= Tiresias (ballet) =

Tiresias is a ballet in a prelude and three acts choreographed by Frederick Ashton to an original score by Constant Lambert. With scenery and costumes designed by the composer's wife Isabel Lambert, it was first presented by the Royal Ballet at the Royal Opera House Covent Garden, London, on 9 July 1951.

==Background==
The idea of a ballet on the subject of the Greek seer who changes sex was first considered by Lambert in the 1930s. Lambert started composing the score in Paris, but due to the distractions of other work he had to enlist assistance for the orchestration from younger colleagues, such as Robert Irving, Humphrey Searle, Gordon Jacob, Alan Rawsthorne and Elisabeth Lutyens.

One of three ballets commissioned for the Festival of Britain, Lambert's score is roughly contemporary with French composer Francis Poulenc's short comic opera Les mamelles de Tirésias first performed at the Opéra-Comique in 1947, on a similar sex-change theme, based on Guillaume Apollinaire's surrealist text of 1917.

The premiere was conducted by the composer and given in the presence of Queen Elizabeth The Queen Mother. The critical reception was generally negative, and the composer instructed solicitors to challenge the hostile review by Richard Buckle, which cast aspersions on the entire artistic leadership of the Royal Ballet company. Lambert died six weeks after its premiere.

There were 12 London performances in 1951, then ten the following year, seven in 1953, three in 1954 and two in the next season.

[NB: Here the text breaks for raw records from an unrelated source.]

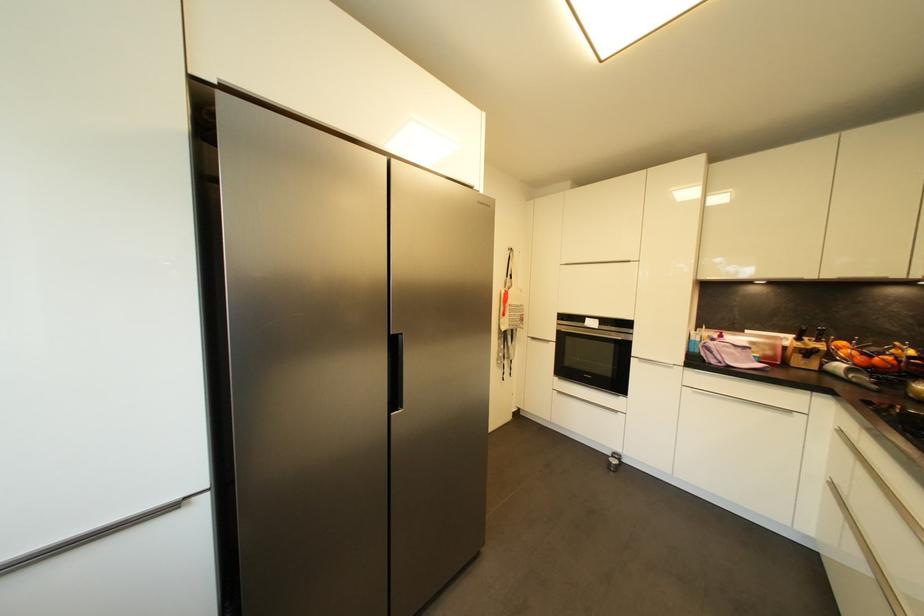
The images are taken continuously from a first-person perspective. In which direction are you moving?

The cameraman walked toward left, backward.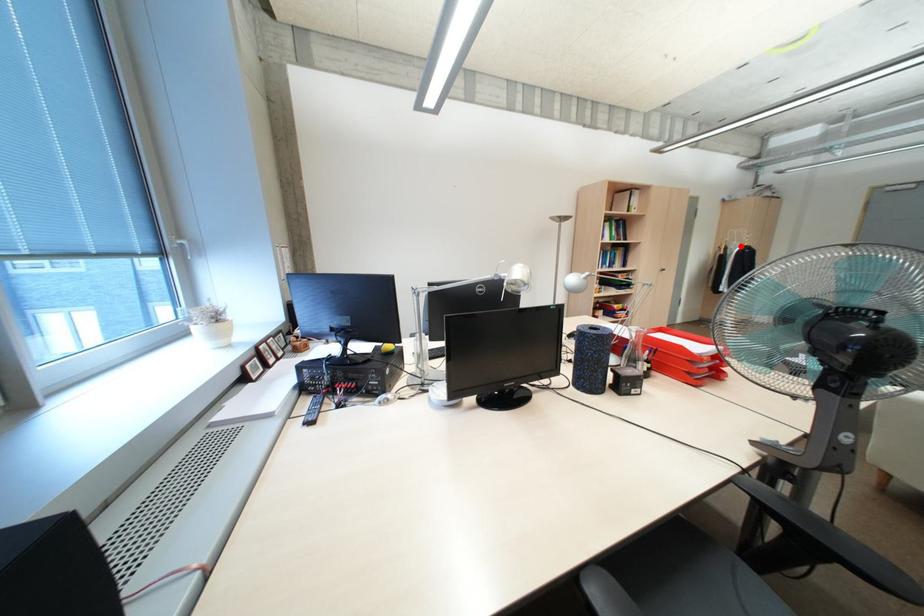
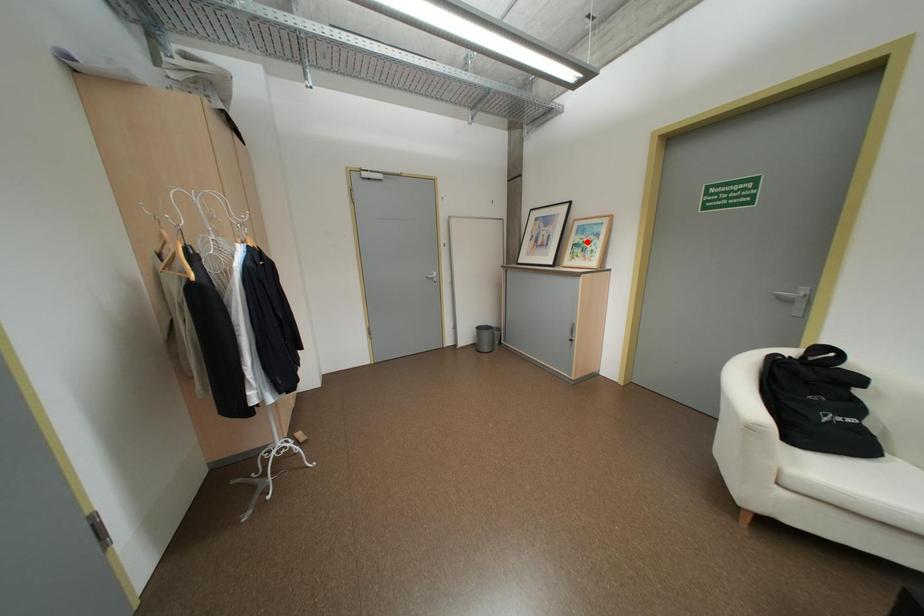
I am providing you with two images of the same scene from different viewpoints. A red point is marked on the first image and another point is marked on the second image. Is the red point in image1 aligned with the point shown in image2?

No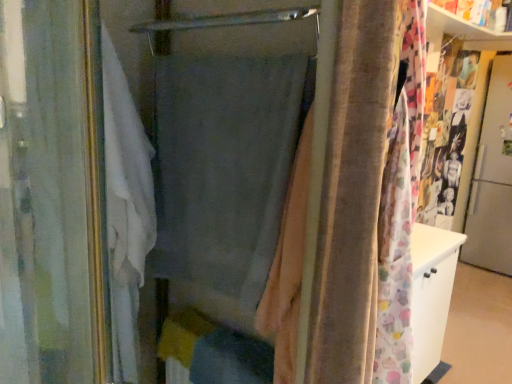
Question: From the image's perspective, is beige velvety fabric at center located above or below metallic silver screen door at right?

Choices:
 (A) below
 (B) above

Answer: (A)

Question: Considering the positions of beige velvety fabric at center and metallic silver screen door at right in the image, is beige velvety fabric at center taller or shorter than metallic silver screen door at right?

Choices:
 (A) short
 (B) tall

Answer: (A)

Question: Which object is the farthest from the metallic silver screen door at right?

Choices:
 (A) beige velvety fabric at center
 (B) gray fabric curtain at center, which appears as the 2th curtain when viewed from the left
 (C) white fabric curtain at left, the 1th curtain from the left

Answer: (C)

Question: Which of these objects is positioned closest to the beige velvety fabric at center?

Choices:
 (A) white fabric curtain at left, which appears as the 2th curtain when viewed from the right
 (B) gray fabric curtain at center, which appears as the 2th curtain when viewed from the left
 (C) metallic silver screen door at right

Answer: (B)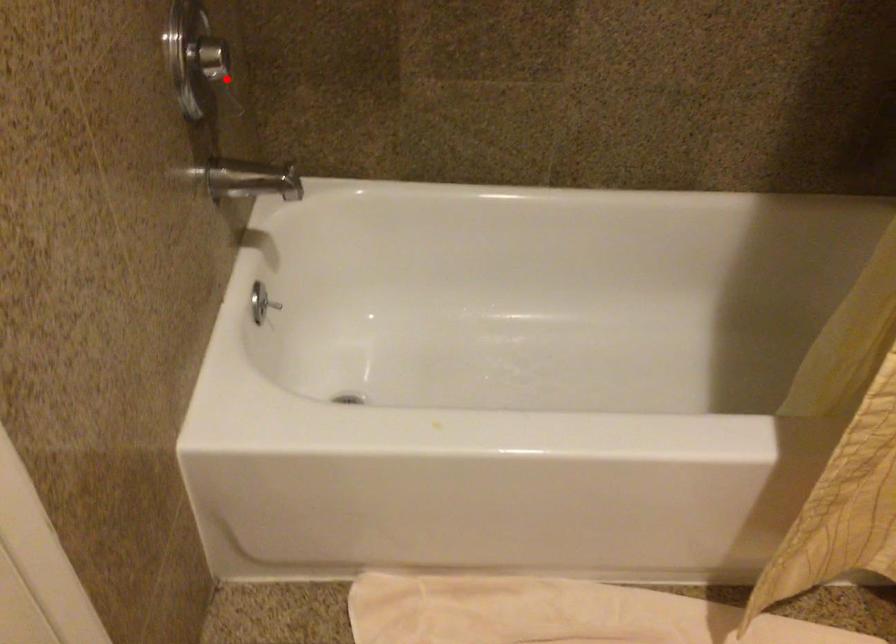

The work was performed at the Edinburgh Festival in 1951, in Paris (September 1954) as part of an exchange agreement with Opera de Paris, and in New York in September 1955. The New York Times review, headlined "Superb 'Tiresias'", was stronger than any of the UK reviews.

Alan Rawsthorne's orchestral Improvisations on a Theme of Constant Lambert (1960) uses the opening fanfare from Tiresias as its theme.

==Original cast==
- Tiresias (male) – Michael Somes
- Tiresias (female) – Margot Fonteyn
- Her lover – John Field
- Neophyte – Margaret Dale
- Snakes – Pauline Clayden, Brian Shaw
- Zeus - Alfred Rodriguez

==Synopsis==
Tiresias enters on a scene of young girls engaged in vaulting over the horn of bull. After a solo and a dance for Tiresias and male corps de ballet, priestesses and a young virgin come on the scene. The Neophyte gives him a wand and departs. Tiresias spots two snakes copulating and in a rage he strikes the female snake with his staff and is thus changed into a woman.

Following a pastoral interlude, shepherds and shepherdesses enter and dance with Tiresias. Her lover appears, and they dance a climactic pas de deux. Then there is a bacchanale celebrating their happiness, at the end of which two snakes enters, engaged as before. Tiresias strikes the male snake with her staff, and is restored to his original self.

Another interlude transforms the scene to a palace courtyard where Zeus and Hera are arguing whether men or women get most pleasure in sex. Called to be judge Tiresias declares that women do, and Hera angrily blinds him, but Zeus bestows the gift of prophecy on Tiresias and he departs.

==Recordings==
The first broadcast performance of Tiresias, using the score edited by John Abbott, took place on 8 November 1995 with the BBC Concert Orchestra conducted by Barry Wordsworth. In April 1998 a recording of the score was made by the English Northern Philharmonia conducted by David Lloyd-Jones, and issued by Hyperion Records the following year on CD, coupled with the Pomona ballet music by Lambert. The CD booklet cover uses one of Isabel Lambert's designs for Act 1.